* **Exercise passage**:
<<<<

In the list, the name of each {theme} is followed by the symbol for the {theme}. Clicking on the {theme} gives access to a page which gives instances of the {theme}. These instances show something of the range of {theme} theory, which addresses the most diverse areas of human experience and knowledge.

{distance}


Introduction
The key system

{distance} and {modulation} in poetry

The unities of drama

Narrative {distance}
Social {distance}: 'du' and 'Sie' in German
Edward Bullough's aesthetic {distance}
Wordsworth's boy at Windermere
The subjunctive and optative in Thucydides
Web design and {distance}
Mathematical {distance}
The law of negligence

{distortion}

Time

Ethics

Introduction

As in the case of other themes, {distance} includes seemingly unlinked activities. The claim that the theme links these diverse activities is a radical one. {distance} includes mathematical distance and the distance of literary narrative or narrative in other fields. The theme is applied to time as well as space, to experienced distance as well as empirical, measurable distance. It tends, at greater values, to {remoteness}. The names of themes are nouns but can refer to an activity, in this case the activity 'to distance...' 'to make distant...' and 'to set a distance...'

The datum is the base from which an object or event is distanced. (Compare datum plane, level or line in surveying. From this, heights and depths are calculated.) The datum may be page-home in Large Page Design. The user of the page may go to a point on the page remote from this starting-point, or home as the starting point for journeys in the world. The datum may be the home key of a piece of music. In a development section, remote keys may be used, ones distanced from the datum. Lines in Euclidean geometry can be regarded as having a datum in their construction, a starting point, as also the natural numbers.

A datum can also act as a reference point, but my use of datum differs from one meaning given by Francis D. K. Ching in his 'Architecture: Form, Space and Order:' '...the lines of a musical staff serve as a datum in providing the visual basis for reading notes and the relative pitches of their tones.'

The key system

The circle of fifths

Composers between the later seventeenth century and the earlier nineteenth century who wrote a piece in D major would tend to remain in the tonal region of the keys G and A. The distance between G major and C major is also small. Only one note is changed, F becoming F sharp. D major is more distant from C major. The key C sharp major is remote from C major, in fact the most distant of all. The two keys don't have a note in common, even though the scale is based on the note next to C. (On the piano, there is physical proximity rather than physical remoteness.)

Venturing into the remote tonal region containing the keys of D flat and G flat would be far less likely but there are still many instances of compositions in this period in which a great {distance} is traversed from the home-key datum. For example, the development section of Mozart's Symphony No. 40 in G minor begins in a key at very great {distance} from G minor, F sharp minor. In the development section of the fourth movement, the music reaches the key most remote from G minor, C sharp minor. 'Mozart strains to the limit, if not beyond, the capacity of the listener to retain an awareness of the home key - a capacity on which the proper comprehension of tonal music critically depends.We are, presumably, intended to struggle to avoid losing our bearings altogether. And the next page of the symphony makes it no easier, for the music modulates with such alarming violence and rapidity over eleven bars that it is almost impossible to follow.' Hans Keller writes of the beginning of the development section, ' ... the theme is torn to meaninful shreds, only to be hastily reassembled. The emotional field here explored had not previously been approached by any composer ...' (Essay on Mozart in 'The Symphony,' volume 1, edited by Robert Simpson.) But with the recapitulation, after this tense and baffling but thrilling journey, the recapitulation shows us the way back to home - to the home key of G minor.

>>>>

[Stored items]
<<<<

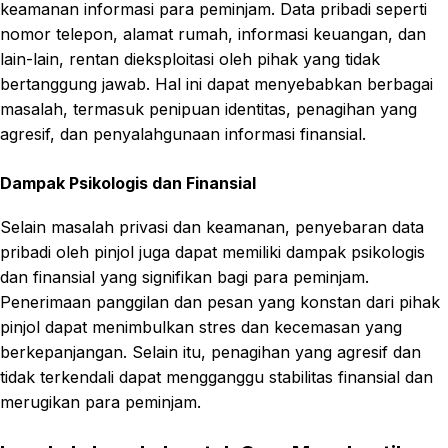
keamanan informasi para peminjam. Data pribadi seperti
nomor telepon, alamat rumah, informasi keuangan, dan
lain-lain, rentan dieksploitasi oleh pihak yang tidak
bertanggung jawab. Hal ini dapat menyebabkan berbagai
masalah, termasuk penipuan identitas, penagihan yang
agresif, dan penyalahgunaan informasi finansial.
Dampak Psikologis dan Finansial
Selain masalah privasi dan keamanan, penyebaran data
pribadi oleh pinjol juga dapat memiliki dampak psikologis
dan finansial yang signifikan bagi para peminjam.
Penerimaan panggilan dan pesan yang konstan dari pihak
pinjol dapat menimbulkan stres dan kecemasan yang
berkepanjangan. Selain itu, penagihan yang agresif dan
tidak terkendali dapat mengganggu stabilitas finansial dan
merugikan para peminjam.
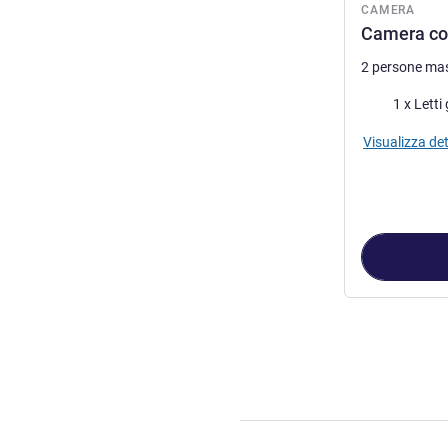
CAMERA
Camera con 
2 persone ma
Biancheria da 
1 x Letti
Visualizza det
Pagina
1
di
2
, C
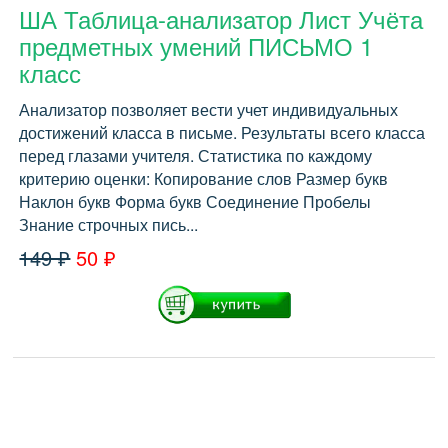
ША Таблица-анализатор Лист Учёта
предметных умений ПИСЬМО 1
класс
Анализатор позволяет вести учет индивидуальных
достижений класса в письме. Результаты всего класса
перед глазами учителя. Статистика по каждому
критерию оценки: Копирование слов Размер букв
Наклон букв Форма букв Соединение Пробелы
Знание строчных пись...
149 ₽
50 ₽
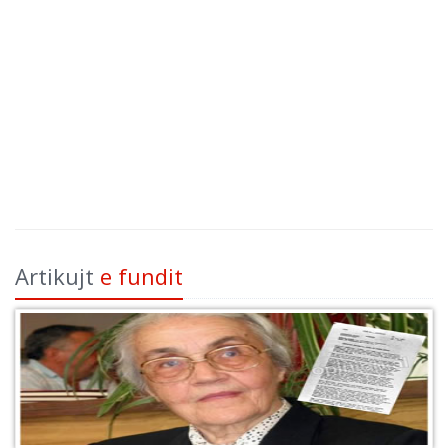
Artikujt
e fundit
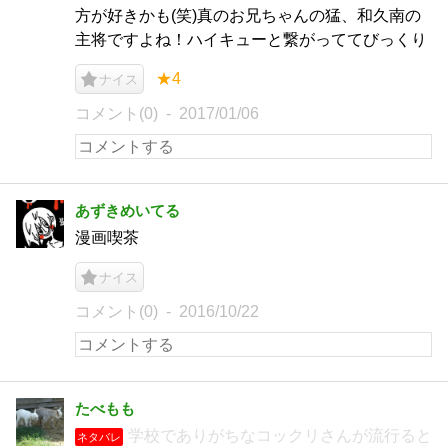
方が好きかも(笑)真のお兄ちゃんの猛、和久南の
主将ですよね！ハイキューと繋がっててびっくり
★4
ナイス
コメント(0)
2017/01/06
あずきめいてる
漫画喫茶
ナイス
コメント(0)
2016/10/22
たべもも
学校でありがちなコックリさんが流行ると
ネタバレ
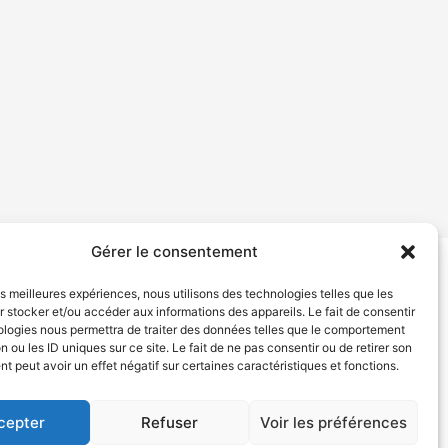
Gérer le consentement
les meilleures expériences, nous utilisons des technologies telles que les
tion de services
Politique de confidentialité
 stocker et/ou accéder aux informations des appareils. Le fait de consentir
ologies nous permettra de traiter des données telles que le comportement
n ou les ID uniques sur ce site. Le fait de ne pas consentir ou de retirer son
 peut avoir un effet négatif sur certaines caractéristiques et fonctions.
cepter
Refuser
Voir les préférences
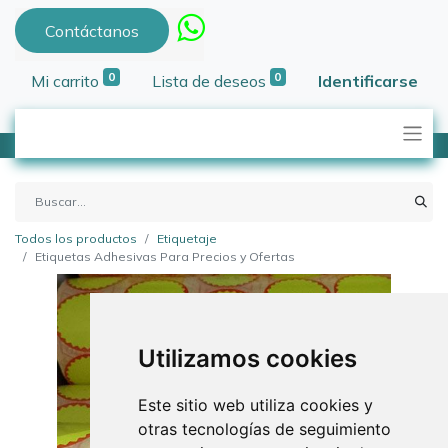
Contáctanos
0
0
Mi carrito
Lista de deseos
Identificarse
Todos los productos
Etiquetaje
Etiquetas Adhesivas Para Precios y Ofertas
Utilizamos cookies
Este sitio web utiliza cookies y
otras tecnologías de seguimiento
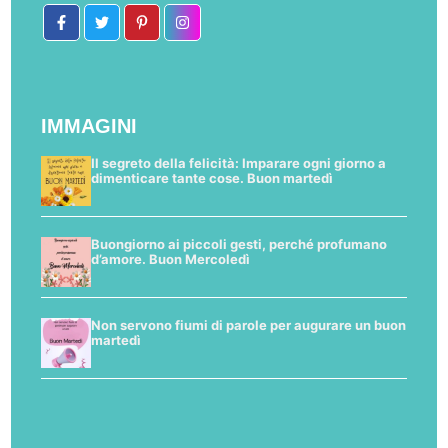
IMMAGINI
Il segreto della felicità: Imparare ogni giorno a
dimenticare tante cose. Buon martedì
Buongiorno ai piccoli gesti, perché profumano
d’amore. Buon Mercoledì
Non servono fiumi di parole per augurare un buon
martedì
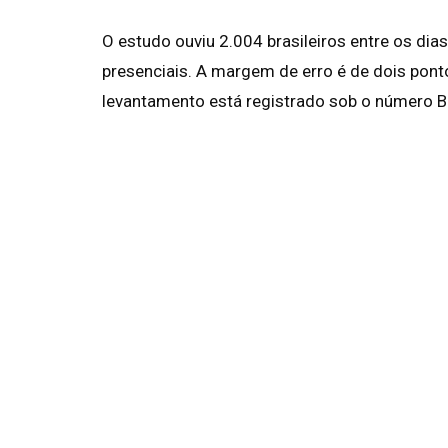
O estudo ouviu 2.004 brasileiros entre os dia
presenciais. A margem de erro é de dois pont
levantamento está registrado sob o número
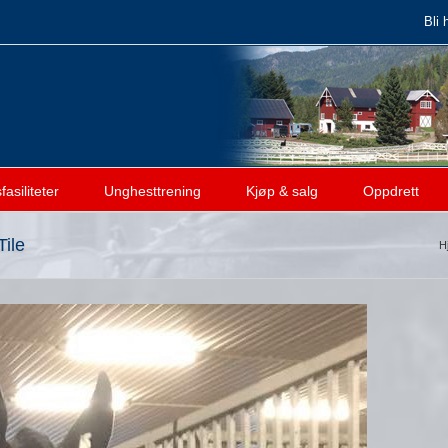
Bli 
asiliteter
Unghesttrening
Kjøp & salg
Oppdrett
Tile
H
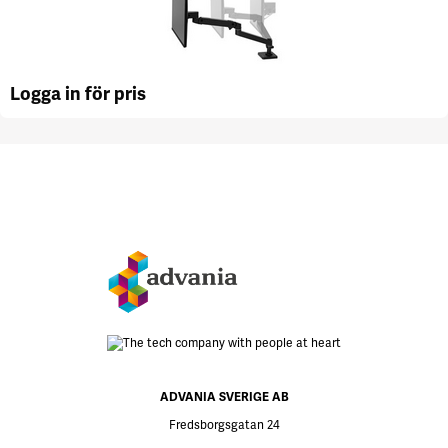
Logga in för pris
ADVANIA SVERIGE AB
Fredsborgsgatan 24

>>>>

* **Requirement**:
Name every minor key that appears in the passage on distance. Rely on nothing but the passage on distance.

* **Reply to the exercise**:
G minor, F sharp minor, C sharp minor